Hoe hebt gij geholpen dien, die zonder kracht is, en behouden den arm, die zonder sterkte is?
3 How you have given counsel to the unwise, And made known wise plans in abundance.
Hoe hebt gij hem geraden, die geen wijsheid heeft, en de zaak, alzo zij is, ten volle bekend gemaakt?
4 With whom have you declared words? And whose breath came forth from you?
Aan wien hebt gij die woorden verhaald?
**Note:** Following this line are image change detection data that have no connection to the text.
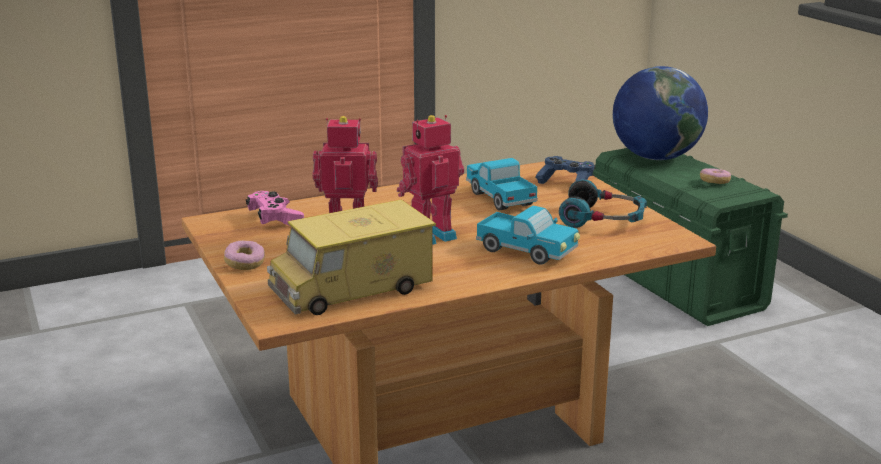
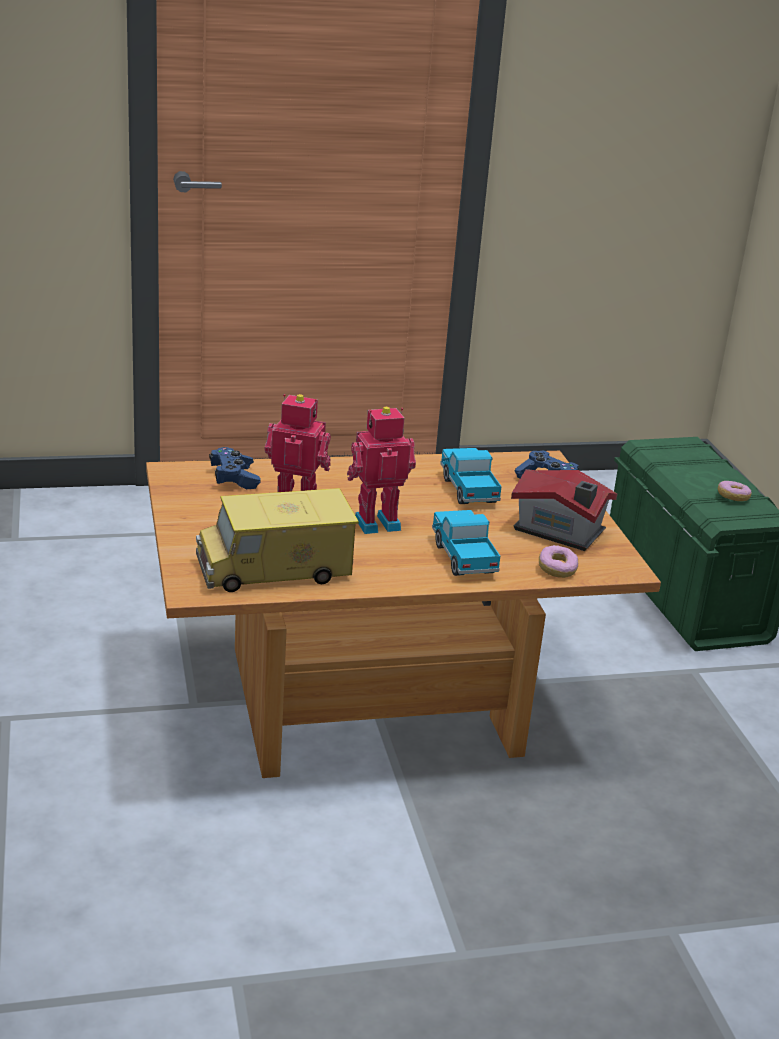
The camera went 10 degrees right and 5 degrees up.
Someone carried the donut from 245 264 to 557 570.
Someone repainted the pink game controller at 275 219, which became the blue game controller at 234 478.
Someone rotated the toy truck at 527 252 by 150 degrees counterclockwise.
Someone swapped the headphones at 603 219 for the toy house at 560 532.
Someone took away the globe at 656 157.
En wiens geest is van u uitgegaan?
5 The Rephaim are formed, Also their inhabitants beneath the waters.
De doden zullen geboren worden van onder de wateren, en hun inwoners.
6 Sheol [is] naked before Him, And there is no covering to destruction. (Sheol h7585)
De hel is naakt voor Hem, en geen deksel is er voor het verderf. (Sheol h7585)
7 Stretching out the north over desolation, Hanging the earth on nothing,
Hij breidt het noorden uit over het woeste; Hij hangt de aarde aan een niet.
8 Binding up the waters in His thick clouds, And the cloud is not burst under them.
Hij bindt de wateren in Zijn wolken; nochtans scheurt de wolk daaronder niet.
9 Taking hold of the face of the throne, Spreading His cloud over it.
Hij houdt het vlakke Zijns troons vast; Hij spreidt Zijn wolk daarover.
10 He has placed a limit on the waters, To the boundary of light with darkness.
Hij heeft een gezet perk over het vlakke der wateren rondom afgetekend, tot aan de voleinding toe des lichts met de duisternis.
11 Pillars of the heavens tremble, And they wonder because of His rebuke.
De pilaren des hemels sidderen, en ontzetten zich voor Zijn schelden.
12 By His power He has quieted the sea, And by His understanding struck the proud.
Door Zijn kracht klieft Hij de zee, en door Zijn verstand verslaat Hij haar verheffing.
13 He beautified the heavens by His Spirit, His hand has formed the fleeing serpent.
Door Zijn Geest heeft Hij de hemelen versierd; Zijn hand heeft de langwemelende slang geschapen.
14 Behold, these [are] the borders of His way, and how little a matter is heard of Him, and who understands the thunder of His might?”
Ziet, dit zijn maar uiterste einden Zijner wegen; en wat een klein stukje der zaak hebben wij van Hem gehoord? Wie zou dan den donder Zijner mogendheden verstaan?